部屋に入ると、突然、ノアールが話し掛けて来たので私は驚いた。


「わぁ!!ノアール部屋に居たの?!びっくりしたわ!ええ、とても楽しかったわ。それよりノアールは今まで何処にいたの?一緒にスカイランタンを飛ばそうと思って探しのに姿が見えないんだもの。心配したわ」


「あたくしは、カロリーナと一緒に別な場所でスカイランタンと花火を楽しんでましたわ」


「えー?どうして?」


「あら?それは勿論、マリアとセインフォード殿下の二人っきりの方が楽しめると思って気を利かせましたのよ。デートですものね」


「デートって!?な、何を言ってるの///?」


「あら?男女二人で遊ぶをそう言うのではありませんの?それにマリアは、セインフォード殿下がお好きなのでしょう?」


「////な、さ、さっきから、一体な、なにを、言って?///」


「図星ですわね?その証拠に顔が真っ赤ですもの」


「ち、違うわ//ノアールが、さっきから変な事を言うから//」


「良いじゃありませんの。セインフォード殿下と貴女。お似合いだと、あたくしは思いますわ。後は、セインフォード殿下の病気が治れば全てが上手くいきますわね」


「ううん。ノアール。…残念だけど、私とセインフォード殿下では釣り合わないの。無理なのよ。セインフォード殿下が元気になったら、きっと、ちゃんとした有力な貴族令嬢を妃に迎えられると思うわ。もしかしたら、既に婚約者が居るかもしれないし…。

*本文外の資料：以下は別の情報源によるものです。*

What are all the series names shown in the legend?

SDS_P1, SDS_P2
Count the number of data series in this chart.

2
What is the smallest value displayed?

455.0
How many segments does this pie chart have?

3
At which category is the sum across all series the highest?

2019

王族や貴族は、ただ好きだけで結婚は出来ないの。だから貴女の考えてる事なんて起きないんだから…」


そうノアールに説明する。


「はぁ〜。人間って本当に色々と面倒な生き物ですわね。貴女が、そう言うなら、あたくしは、これ以上、何も言いませんわ」


(私の気持なんて迷惑でしか無い。気持を打ち明けた所で所詮は叶わぬ思いなのだから…)

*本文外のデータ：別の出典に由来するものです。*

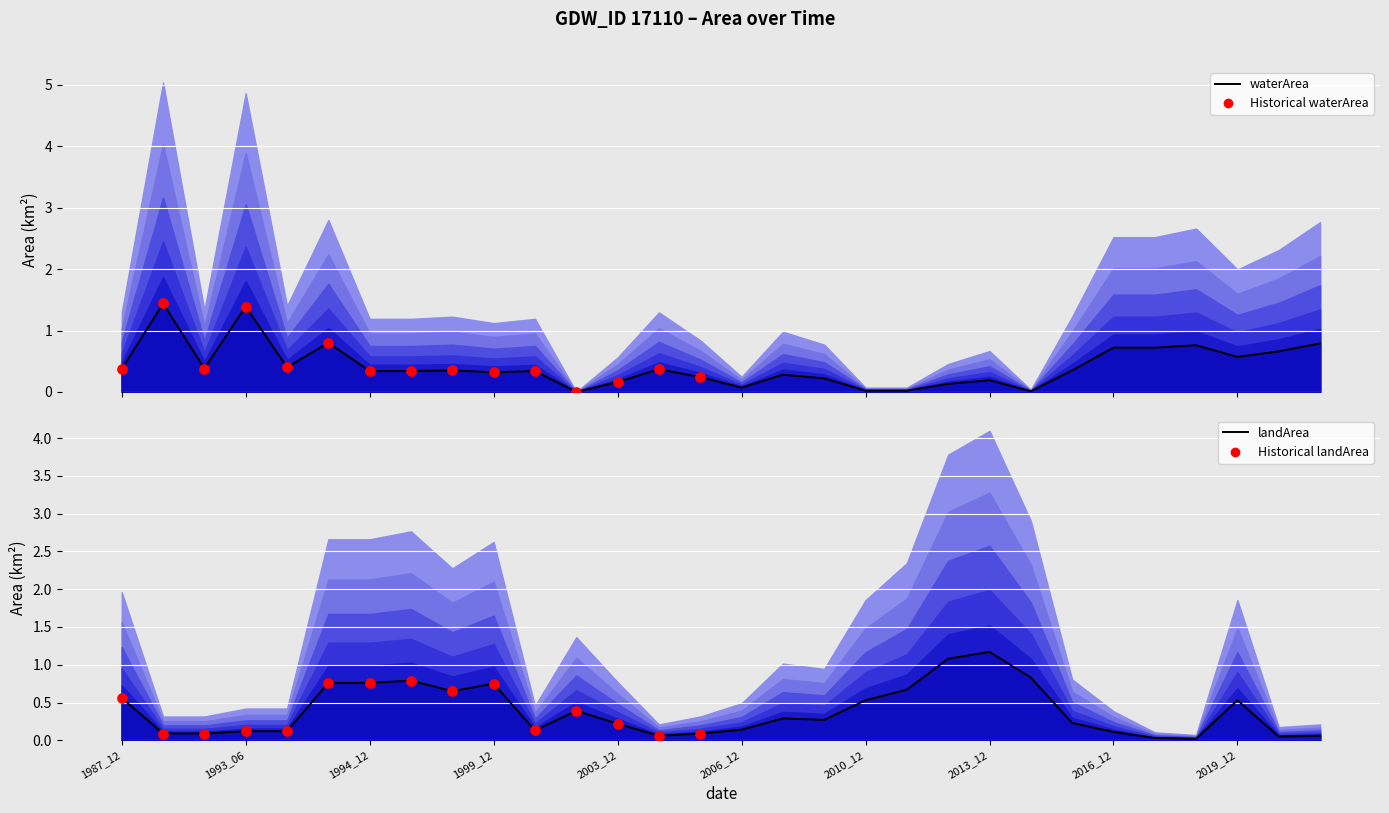

Which series contains the highest Y value?

waterArea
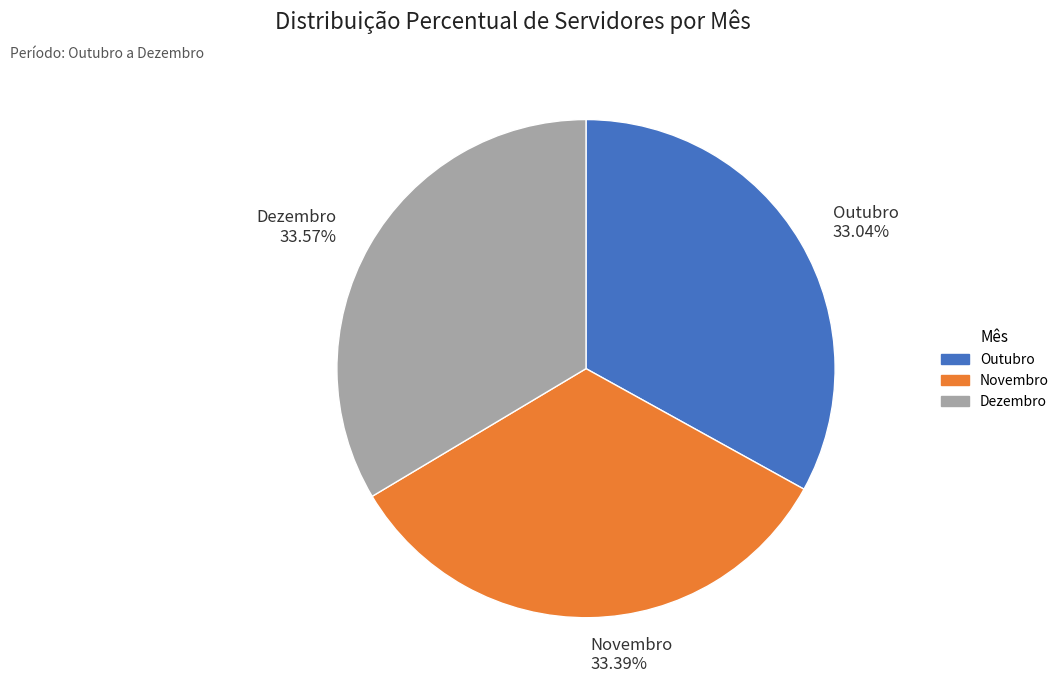

Is there any slice that represents more than half of the pie?

No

それでも、こうしてクリーヴァで、ノアールや沢山の優しい人達に出会えて、今、わたしは、とても幸せだと思う。


だから、私はその気持をノアールに伝えた。


「私の事を気に掛けてくれてありがとう。ノアール。私、今とっても幸せよ」


「まぁ、そのマリアにお礼を言われる事なんて、あたくし、何もしてませんわ//」


ノアールは照れくさそうに答えた。